AA written essay describing the family's routines in precise detail
BA single photograph capturing an emotional moment in the home
CA film combining footage, spoken narration, and music to show change over time
DAn audio recording of a family interview to convey intimacy and voice
Video shows process over time — how something unfolds, changes, and moves — which is exactly what the filmmaker needs. It also allows mode interaction: footage, narration, and music each shape how the others are read, producing meaning that no single mode achieves alone. The other options each use a single mode well, but none can show temporal change and emotional development simultaneously the way film does. The key insight is matching mode to communicative need, not reaching for the most familiar option.
Question 2 Multiple Choice
A student writes an article about air pollution data and adds a large stock photo of a smoggy skyline because the page looks bare. What does this illustrate about multimodal composition?
AEffective use of the image mode — visual content improves reader engagement
BIndexical use of image — the photo points to the real phenomenon described
CDecorative use of image — adds volume without adding meaning
DStrategic mode selection based on the emotional needs of the audience
A decorative image fills space but does no communicative work — it is the multimodal equivalent of padding. An image earns its place only if it is informational (conveying data), indexical (pointing to something real and specific), or emotional (producing a response tied to the content). A generic stock photo of any smoggy city does none of these things specifically. The most tempting wrong answer is A — adding images often *feels* like an improvement, but engagement and meaning are different things.
Question 3 True / False
Combining text with an image generally produces meaning equal to the sum of what each mode contributes separately.
TTrue
FFalse
Answer: False
Modes *interact* — they shape how each other is read — which means the combined meaning can be greater than, less than, or qualitatively different from what either mode achieves alone. A caption reframes a photograph; a photograph makes a caption feel factual. When modes work against each other (cheerful music under disturbing images), the tension itself becomes the meaning. Treating multimodal composition as simple addition misses this interactive dimension entirely.
Question 4 True / False
Context — including the medium, situation, and audience expectations — determines which modes are available and appropriate for a given composition.
TTrue
FFalse
Answer: True
A peer-reviewed article, a protest poster, and a podcast each permit different modes and create different expectations. A podcast must convey everything aurally; a poster must work at a glance with minimal text; an academic article expects text with purposeful figures. Effective multimodal composers do not choose a medium and then fill it — they start with purpose and audience, assess what modes the context makes available, and design accordingly. Context constrains and shapes modal choice.
Question 5 Short Answer
Why is it insufficient to simply 'add images to text' when composing multimodally? What should guide the choice of which mode to use for a given communicative purpose?
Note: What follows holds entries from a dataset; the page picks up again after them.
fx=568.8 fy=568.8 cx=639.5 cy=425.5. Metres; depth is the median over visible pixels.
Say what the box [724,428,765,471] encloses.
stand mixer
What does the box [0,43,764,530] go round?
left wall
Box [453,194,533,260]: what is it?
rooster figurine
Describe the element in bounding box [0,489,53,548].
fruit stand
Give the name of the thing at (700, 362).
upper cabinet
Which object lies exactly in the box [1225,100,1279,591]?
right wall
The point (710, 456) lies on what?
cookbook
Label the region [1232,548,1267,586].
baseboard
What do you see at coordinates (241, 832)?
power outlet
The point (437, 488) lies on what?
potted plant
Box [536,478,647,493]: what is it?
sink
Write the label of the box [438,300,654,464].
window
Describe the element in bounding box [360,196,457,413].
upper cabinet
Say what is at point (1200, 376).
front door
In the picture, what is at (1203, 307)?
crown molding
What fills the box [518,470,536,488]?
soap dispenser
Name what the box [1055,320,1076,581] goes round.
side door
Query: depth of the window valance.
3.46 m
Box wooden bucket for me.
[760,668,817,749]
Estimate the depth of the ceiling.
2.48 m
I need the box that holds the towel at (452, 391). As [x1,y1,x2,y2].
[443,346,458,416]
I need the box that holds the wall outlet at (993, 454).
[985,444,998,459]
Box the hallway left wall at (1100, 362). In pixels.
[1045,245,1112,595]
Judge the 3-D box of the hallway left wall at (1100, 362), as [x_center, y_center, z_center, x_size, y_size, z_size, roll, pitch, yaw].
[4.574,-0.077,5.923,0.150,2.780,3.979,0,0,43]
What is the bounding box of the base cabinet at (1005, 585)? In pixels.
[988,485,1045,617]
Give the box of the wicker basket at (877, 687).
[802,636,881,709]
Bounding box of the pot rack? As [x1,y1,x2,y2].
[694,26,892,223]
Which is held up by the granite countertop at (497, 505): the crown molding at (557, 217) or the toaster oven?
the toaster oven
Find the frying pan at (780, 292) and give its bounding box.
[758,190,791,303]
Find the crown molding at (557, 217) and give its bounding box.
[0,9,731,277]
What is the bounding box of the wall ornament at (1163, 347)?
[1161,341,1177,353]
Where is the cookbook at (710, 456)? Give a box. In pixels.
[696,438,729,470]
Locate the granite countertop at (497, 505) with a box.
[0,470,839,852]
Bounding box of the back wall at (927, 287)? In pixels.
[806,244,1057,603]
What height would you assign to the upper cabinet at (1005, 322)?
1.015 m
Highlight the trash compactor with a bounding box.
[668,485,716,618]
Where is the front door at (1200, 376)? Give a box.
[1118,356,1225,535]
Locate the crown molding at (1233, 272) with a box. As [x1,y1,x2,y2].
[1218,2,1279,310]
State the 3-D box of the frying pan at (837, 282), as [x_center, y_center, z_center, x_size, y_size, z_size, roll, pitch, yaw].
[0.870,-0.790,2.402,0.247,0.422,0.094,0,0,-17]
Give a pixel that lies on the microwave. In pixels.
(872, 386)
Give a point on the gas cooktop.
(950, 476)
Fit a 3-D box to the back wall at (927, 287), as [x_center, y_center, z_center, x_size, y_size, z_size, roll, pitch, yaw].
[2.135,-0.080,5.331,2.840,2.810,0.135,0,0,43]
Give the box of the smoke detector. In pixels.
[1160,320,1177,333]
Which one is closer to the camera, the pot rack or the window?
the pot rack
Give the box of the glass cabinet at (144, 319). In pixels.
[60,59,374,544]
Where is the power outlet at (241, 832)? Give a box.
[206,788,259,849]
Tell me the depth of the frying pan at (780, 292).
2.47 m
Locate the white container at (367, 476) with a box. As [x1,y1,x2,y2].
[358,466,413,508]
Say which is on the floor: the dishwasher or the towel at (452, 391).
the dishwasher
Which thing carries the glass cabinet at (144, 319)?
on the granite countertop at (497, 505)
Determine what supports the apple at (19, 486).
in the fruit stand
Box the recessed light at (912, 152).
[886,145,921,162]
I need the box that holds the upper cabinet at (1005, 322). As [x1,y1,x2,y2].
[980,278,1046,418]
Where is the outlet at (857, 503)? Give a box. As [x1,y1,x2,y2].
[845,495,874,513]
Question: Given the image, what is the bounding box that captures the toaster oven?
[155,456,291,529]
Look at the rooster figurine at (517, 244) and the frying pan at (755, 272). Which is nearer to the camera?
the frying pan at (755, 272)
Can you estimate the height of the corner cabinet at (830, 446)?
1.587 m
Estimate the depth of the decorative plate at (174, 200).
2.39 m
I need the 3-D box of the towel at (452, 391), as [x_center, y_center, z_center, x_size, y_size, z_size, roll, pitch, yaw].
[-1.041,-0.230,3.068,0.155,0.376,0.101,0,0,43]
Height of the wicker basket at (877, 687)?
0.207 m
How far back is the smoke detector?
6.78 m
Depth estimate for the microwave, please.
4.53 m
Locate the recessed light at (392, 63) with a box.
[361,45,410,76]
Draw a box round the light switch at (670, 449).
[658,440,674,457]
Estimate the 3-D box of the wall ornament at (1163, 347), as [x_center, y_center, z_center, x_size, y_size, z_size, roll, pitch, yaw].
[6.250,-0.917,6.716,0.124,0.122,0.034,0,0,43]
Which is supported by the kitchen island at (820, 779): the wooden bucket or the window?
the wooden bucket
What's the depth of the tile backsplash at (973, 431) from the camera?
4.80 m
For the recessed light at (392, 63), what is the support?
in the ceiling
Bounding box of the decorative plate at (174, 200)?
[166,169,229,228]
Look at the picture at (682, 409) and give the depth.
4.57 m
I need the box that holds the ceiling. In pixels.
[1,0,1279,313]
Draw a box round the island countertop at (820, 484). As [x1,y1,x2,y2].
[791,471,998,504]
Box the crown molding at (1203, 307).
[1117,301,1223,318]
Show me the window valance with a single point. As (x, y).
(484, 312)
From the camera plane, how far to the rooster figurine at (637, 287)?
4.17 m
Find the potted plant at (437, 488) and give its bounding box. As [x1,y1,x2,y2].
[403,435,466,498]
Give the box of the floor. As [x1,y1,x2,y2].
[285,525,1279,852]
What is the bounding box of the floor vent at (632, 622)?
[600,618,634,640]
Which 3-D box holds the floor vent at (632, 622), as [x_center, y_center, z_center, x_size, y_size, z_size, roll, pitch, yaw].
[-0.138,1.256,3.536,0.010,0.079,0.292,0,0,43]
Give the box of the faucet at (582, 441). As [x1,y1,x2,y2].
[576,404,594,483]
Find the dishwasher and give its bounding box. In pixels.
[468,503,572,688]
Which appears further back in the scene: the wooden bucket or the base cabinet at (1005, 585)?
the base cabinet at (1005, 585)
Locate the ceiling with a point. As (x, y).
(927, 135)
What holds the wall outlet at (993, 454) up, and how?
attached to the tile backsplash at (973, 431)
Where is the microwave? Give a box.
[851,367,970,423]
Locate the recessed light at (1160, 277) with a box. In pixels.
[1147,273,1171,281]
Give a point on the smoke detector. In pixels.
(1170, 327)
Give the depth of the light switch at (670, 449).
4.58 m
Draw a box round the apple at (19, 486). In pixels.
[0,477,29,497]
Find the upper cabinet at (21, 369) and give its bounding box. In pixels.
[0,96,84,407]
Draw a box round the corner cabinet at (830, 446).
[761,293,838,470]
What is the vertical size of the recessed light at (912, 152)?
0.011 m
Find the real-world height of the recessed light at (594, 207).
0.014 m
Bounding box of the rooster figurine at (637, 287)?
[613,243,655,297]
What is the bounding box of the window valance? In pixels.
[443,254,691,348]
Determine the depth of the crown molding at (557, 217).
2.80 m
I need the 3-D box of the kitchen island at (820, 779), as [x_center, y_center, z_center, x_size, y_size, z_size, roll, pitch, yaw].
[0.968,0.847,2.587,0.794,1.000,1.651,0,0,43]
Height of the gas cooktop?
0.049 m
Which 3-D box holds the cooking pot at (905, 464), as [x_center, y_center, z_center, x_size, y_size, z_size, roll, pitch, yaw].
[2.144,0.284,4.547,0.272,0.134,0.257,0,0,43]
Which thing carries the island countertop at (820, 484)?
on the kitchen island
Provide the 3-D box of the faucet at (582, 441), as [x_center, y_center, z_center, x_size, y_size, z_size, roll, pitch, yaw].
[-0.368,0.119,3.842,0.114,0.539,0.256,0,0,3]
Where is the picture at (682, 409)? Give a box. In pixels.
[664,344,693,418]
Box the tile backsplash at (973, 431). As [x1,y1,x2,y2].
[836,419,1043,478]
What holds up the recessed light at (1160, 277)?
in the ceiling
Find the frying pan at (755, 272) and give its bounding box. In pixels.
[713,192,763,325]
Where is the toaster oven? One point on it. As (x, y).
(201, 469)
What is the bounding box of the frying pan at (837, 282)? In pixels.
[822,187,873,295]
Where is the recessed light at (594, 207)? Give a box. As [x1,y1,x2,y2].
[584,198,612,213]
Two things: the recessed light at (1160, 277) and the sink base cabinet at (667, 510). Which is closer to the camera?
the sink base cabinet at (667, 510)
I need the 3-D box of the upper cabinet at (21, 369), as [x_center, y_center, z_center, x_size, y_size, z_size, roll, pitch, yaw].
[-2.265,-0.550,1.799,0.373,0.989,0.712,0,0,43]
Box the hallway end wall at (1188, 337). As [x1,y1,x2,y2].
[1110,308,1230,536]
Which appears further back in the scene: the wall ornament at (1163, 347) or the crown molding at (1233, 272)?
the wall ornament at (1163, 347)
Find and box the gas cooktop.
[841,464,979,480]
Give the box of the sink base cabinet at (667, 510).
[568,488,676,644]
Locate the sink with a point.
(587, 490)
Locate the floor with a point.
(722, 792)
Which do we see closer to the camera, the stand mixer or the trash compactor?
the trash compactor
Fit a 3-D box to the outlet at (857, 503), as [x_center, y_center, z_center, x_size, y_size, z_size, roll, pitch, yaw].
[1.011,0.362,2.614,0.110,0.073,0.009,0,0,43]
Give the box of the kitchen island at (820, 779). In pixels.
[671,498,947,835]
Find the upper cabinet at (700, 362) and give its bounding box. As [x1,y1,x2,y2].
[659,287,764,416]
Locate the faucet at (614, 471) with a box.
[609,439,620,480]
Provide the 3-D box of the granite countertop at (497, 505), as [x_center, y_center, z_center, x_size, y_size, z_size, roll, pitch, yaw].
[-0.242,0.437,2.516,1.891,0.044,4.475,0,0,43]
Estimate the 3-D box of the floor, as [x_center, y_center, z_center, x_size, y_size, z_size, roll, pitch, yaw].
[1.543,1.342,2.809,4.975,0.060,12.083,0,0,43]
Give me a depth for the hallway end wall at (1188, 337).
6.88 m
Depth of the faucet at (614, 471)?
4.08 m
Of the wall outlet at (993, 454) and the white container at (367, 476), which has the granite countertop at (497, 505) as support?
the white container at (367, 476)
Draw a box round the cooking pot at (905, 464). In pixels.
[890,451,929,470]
Think about your answer, then reveal below.
Model answer: Adding images without purpose creates decoration — volume without meaning. Every mode should be chosen because it is the best tool for a specific communicative task: images for spatial relationships or emotional tone, video for process over time, audio for intimacy and presence, text for precision and logical structure. The guiding question is: what cognitive or emotional work does this element need to do, and which mode is best suited to do it in this context?
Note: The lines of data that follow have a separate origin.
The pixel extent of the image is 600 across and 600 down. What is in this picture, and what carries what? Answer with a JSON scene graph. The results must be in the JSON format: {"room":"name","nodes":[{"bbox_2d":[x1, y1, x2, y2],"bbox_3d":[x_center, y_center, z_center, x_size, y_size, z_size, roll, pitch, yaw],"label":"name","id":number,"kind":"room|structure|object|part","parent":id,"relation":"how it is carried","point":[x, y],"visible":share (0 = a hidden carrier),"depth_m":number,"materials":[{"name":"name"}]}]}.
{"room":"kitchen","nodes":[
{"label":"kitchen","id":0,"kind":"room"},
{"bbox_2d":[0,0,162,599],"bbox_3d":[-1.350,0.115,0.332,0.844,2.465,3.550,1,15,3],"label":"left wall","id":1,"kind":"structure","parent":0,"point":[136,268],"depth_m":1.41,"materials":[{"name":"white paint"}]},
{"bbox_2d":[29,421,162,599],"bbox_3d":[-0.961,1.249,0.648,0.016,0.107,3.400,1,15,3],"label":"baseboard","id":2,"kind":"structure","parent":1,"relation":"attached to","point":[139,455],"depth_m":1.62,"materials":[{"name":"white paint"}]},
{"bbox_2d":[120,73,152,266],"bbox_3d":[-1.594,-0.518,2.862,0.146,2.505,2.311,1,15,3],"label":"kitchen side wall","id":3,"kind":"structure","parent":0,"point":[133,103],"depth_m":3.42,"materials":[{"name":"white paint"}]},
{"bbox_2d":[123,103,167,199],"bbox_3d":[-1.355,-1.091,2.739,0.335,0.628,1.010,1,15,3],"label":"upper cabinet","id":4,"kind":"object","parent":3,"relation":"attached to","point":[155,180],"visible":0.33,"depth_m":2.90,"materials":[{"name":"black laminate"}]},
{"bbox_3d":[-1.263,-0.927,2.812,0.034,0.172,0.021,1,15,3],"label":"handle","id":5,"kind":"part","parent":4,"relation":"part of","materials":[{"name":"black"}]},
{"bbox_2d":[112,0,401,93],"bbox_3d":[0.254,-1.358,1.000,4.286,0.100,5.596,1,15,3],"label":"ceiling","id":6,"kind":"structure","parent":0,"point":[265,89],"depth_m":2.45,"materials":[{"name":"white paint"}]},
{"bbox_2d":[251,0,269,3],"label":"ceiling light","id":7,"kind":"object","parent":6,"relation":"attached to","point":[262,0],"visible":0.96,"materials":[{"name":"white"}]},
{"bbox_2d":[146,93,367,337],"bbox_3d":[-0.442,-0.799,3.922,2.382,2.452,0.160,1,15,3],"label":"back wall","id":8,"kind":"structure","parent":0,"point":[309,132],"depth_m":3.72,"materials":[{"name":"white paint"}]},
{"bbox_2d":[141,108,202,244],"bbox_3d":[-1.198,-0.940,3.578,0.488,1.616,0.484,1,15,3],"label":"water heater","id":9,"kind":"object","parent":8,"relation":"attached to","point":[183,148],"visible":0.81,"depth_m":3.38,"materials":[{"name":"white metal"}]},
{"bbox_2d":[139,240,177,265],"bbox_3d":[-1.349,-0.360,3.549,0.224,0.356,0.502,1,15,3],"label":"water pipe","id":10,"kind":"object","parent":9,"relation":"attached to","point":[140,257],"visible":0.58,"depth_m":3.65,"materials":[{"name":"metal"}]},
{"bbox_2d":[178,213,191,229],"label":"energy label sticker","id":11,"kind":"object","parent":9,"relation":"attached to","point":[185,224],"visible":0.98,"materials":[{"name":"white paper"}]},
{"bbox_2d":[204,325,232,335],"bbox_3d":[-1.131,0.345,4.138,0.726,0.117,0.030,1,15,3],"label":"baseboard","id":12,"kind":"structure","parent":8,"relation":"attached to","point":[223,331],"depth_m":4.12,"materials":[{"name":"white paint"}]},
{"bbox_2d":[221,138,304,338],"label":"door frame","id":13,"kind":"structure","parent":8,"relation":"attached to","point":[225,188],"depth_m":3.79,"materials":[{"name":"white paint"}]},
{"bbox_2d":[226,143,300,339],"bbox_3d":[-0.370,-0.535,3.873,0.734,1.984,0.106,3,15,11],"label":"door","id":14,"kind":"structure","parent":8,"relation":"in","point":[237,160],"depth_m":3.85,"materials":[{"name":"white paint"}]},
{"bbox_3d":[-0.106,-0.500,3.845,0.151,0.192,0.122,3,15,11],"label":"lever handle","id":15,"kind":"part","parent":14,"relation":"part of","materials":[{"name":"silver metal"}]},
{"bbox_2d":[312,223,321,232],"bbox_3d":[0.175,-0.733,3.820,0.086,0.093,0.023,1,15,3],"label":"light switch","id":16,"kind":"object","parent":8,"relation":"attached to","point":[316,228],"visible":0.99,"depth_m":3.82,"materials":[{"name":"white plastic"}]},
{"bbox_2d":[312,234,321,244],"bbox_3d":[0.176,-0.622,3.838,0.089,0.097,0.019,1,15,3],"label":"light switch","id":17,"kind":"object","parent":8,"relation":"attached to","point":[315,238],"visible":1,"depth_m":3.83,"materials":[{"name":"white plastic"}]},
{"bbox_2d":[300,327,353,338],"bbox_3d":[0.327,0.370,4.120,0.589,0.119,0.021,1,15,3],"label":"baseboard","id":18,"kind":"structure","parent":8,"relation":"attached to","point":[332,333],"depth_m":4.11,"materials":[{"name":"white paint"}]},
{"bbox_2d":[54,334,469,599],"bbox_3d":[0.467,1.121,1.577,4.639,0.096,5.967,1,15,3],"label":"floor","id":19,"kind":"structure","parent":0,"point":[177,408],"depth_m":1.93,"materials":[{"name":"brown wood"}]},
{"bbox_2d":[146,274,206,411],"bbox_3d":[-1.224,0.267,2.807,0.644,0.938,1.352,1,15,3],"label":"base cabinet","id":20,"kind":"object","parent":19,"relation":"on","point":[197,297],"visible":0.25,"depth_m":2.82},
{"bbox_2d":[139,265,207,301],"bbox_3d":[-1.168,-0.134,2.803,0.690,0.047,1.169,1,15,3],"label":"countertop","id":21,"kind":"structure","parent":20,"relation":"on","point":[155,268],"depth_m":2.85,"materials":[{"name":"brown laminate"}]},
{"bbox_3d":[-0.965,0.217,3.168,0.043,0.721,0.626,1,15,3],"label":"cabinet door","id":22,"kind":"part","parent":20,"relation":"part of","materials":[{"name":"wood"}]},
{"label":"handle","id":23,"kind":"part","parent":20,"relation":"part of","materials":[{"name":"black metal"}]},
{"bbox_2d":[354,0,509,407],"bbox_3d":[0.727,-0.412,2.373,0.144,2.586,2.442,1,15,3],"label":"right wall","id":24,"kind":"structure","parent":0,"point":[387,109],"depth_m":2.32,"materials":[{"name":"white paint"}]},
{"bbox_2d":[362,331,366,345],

The deeper point is that modes have affordances — things they are particularly good at — and effective composition assigns communicative tasks to the mode that handles them best. Decorative choices waste the reader's attention and dilute the impact of the elements that are genuinely load-bearing. Starting from purpose (what do I need to communicate?) rather than from medium (what should I fill this space with?) is the practical discipline multimodal composition requires.